■ PARTS OF THE EXERCISE:
A. In the commodity-prices post below, what is the more formal name of the World Bank's pink sheet?
B. Condense the paragraph of the commodity-prices post below that begins "Cocoa is one of the products" into a short bulleted list that keeps its main facts.
C. Print the stretch of the commodity-prices post below from "BW #109: Cacao" through "back in stock.", word for word.

■ TEXT EXCERPT:
.....
BW #109: Cacao nibs (solution)

[Administrative note: Paid subscribers are invited to Pandas office hours this coming Sunday! Come with any and all Pandas questions you might have. A full invitation with Zoom info will be sent out tomorrow.]

I've been enjoying cacao nibs for several years. I was thus disappointed (to put it mildly) when I discovered that world cocoa shortages have made the beans so expensive that nib manufacturers and distributors have been priced out of the market. I haven't been able to find them in local stores for a few weeks, and the store owners inform me that they don't know if or when they'll get them back in stock.

Cocoa is one of the products commonly traded at commodity markets around the world. (Other common products are coal, coffee, beef, sugar, and cotton.) These products serve as a barometer of prices and world trade. This is normally useful and important, but that's especially the case nowadays, with Donald Trump's trade war wreaking havoc on markets and business planning.

This week, we'll thus dive into the World Bank's "pink sheet," its monthly report on world commodity prices.

Data and five questions

The pink sheet data, known more formally as the "Commodity markets outlook," has a main Web site at

https://www.worldbank.org/en/research/commodity-markets

You'll want to download the monthly data, which is in the form of an Excel spreadsheet:

https://thedocs.worldbank.org/en/doc/18675f1d1639c7a34d463f59263ba0a2-0050012025/related/CMO-Historical-Data-Monthly.xlsx

This week, I gave you five tasks and questions.

If you're a paid subscriber, then you'll be able to download the data directly from a link at the bottom of this post, download my Jupyter notebook, and click on a single link that loads the notebook and the data into Google Colab, so you can get to work experimenting right away.

Here are my five tasks and questions for you:

Read the monthly-price data into a data frame from the first tab of the Excel file. Ensure that there is a `date` column based on the first column, which contains a four-digit year, the letter `M`, and then a two-digit month. Make that the index. The columns should have the textual names, but not the measures from the row under them. Make sure all columns are numeric.

Let's start by loading Pandas:

import pandas as pd

We can read data from an Excel file into Pandas with the read_excel method. Because this file has several sheets, we should name which one we want with the sheet_name keyword argument. We can either pass a string (as I do here) or the integer giving the index (starting with 0) of the sheet:

filename = 'data/bw-109.xlsx'

df = (
    pd
    .read_excel(filename, 
                sheet_name='Monthly Prices')
)

But if we do this, we quickly discover that there are a bunch of problems with our data. They mainly come from the fact that the spreadsheet has several rows before the column names appear. The column names then take up two rows.

Rather than use the header keyword argument to grab the column names, and then be stuck with a two-line (or multi-index) set of names for columns, I decided to try something else: I passed header=None to indicate that the column names aren't in the file. I then passed skiprows=6, so that Pandas would start to read from our data on line 6. (Remember that Pandas thinks of the first row as index 0, even though Excel numbers it as 1.)
.....
■ RAW DATA:
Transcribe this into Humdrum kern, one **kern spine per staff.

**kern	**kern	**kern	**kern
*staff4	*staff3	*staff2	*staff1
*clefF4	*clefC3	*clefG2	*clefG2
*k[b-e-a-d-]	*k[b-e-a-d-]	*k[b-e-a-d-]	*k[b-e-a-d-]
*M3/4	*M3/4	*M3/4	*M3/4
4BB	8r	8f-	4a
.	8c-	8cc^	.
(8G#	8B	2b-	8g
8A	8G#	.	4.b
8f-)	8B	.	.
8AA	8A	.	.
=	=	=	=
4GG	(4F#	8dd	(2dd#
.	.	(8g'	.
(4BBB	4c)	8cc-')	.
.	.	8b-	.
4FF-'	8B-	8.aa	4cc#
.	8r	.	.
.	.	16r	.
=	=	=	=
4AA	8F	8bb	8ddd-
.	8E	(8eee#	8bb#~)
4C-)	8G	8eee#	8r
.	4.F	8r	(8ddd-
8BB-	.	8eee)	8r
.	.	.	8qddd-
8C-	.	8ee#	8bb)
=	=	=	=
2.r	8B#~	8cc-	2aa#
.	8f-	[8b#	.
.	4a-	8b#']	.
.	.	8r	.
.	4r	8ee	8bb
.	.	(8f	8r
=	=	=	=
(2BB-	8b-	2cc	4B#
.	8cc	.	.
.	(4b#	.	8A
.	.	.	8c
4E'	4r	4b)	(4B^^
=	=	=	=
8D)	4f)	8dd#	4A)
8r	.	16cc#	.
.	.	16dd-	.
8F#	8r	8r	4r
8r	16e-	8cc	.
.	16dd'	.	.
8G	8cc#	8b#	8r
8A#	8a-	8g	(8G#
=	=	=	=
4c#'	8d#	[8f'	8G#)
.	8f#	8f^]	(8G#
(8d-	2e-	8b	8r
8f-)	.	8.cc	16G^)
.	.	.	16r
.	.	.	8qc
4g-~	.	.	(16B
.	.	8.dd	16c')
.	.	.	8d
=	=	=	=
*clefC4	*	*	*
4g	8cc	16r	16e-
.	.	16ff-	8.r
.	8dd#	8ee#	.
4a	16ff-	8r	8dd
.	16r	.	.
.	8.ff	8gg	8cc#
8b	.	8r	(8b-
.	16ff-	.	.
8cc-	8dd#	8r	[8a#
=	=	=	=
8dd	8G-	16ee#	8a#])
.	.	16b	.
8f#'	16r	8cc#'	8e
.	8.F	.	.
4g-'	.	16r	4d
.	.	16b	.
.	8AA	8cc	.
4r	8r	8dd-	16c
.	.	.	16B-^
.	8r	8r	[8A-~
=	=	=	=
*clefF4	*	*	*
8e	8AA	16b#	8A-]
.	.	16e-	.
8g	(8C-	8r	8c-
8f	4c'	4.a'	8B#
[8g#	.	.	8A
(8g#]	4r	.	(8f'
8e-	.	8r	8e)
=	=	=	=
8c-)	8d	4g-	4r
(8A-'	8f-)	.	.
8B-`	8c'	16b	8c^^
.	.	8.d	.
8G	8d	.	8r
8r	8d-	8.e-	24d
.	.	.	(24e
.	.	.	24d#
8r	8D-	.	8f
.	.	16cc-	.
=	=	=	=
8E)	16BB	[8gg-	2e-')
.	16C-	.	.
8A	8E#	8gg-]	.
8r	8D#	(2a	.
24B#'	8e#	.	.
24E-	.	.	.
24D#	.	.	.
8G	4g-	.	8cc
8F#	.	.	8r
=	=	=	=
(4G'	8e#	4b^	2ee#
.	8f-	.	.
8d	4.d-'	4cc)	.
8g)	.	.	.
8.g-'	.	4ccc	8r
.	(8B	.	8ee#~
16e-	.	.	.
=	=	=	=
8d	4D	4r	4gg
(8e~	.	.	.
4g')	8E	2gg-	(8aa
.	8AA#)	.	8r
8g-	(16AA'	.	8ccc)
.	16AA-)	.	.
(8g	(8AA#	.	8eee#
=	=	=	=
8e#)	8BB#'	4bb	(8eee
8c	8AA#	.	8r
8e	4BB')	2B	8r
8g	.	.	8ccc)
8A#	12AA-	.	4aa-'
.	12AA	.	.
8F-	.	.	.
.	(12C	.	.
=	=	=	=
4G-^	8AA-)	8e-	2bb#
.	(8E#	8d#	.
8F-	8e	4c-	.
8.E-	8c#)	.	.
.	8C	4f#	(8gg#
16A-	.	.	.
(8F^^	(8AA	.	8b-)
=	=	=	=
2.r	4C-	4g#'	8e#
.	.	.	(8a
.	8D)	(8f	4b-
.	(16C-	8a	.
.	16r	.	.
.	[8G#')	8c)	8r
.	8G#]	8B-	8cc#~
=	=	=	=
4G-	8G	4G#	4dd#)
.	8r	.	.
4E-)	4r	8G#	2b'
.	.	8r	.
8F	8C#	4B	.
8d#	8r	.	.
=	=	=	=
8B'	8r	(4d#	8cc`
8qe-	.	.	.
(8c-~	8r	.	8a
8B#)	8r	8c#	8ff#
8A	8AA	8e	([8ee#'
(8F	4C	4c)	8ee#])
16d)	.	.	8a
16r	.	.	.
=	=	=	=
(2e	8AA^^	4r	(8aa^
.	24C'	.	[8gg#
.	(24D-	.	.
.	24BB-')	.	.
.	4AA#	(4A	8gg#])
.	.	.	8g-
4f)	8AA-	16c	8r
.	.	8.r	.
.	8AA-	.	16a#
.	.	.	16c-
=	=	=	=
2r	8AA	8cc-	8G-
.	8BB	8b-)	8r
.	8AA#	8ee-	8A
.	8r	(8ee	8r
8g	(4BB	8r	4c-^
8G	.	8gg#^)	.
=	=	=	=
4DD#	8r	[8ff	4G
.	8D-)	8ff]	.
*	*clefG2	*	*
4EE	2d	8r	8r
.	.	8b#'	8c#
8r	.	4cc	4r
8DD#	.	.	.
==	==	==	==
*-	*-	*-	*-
.....
■ WORKED ANSWERS:
A. The "Commodity markets outlook."

B.
- Cocoa is commonly traded on commodity markets around the world, as are coal, coffee, beef, sugar, and cotton.
- These products serve as a barometer of prices and world trade.
- That is normally useful and important, and especially so now, with Donald Trump's trade war wreaking havoc on markets and business planning.

C.
BW #109: Cacao nibs (solution)

[Administrative note: Paid subscribers are invited to Pandas office hours this coming Sunday! Come with any and all Pandas questions you might have. A full invitation with Zoom info will be sent out tomorrow.]

I've been enjoying cacao nibs for several years. I was thus disappointed (to put it mildly) when I discovered that world cocoa shortages have made the beans so expensive that nib manufacturers and distributors have been priced out of the market. I haven't been able to find them in local stores for a few weeks, and the store owners inform me that they don't know if or when they'll get them back in stock.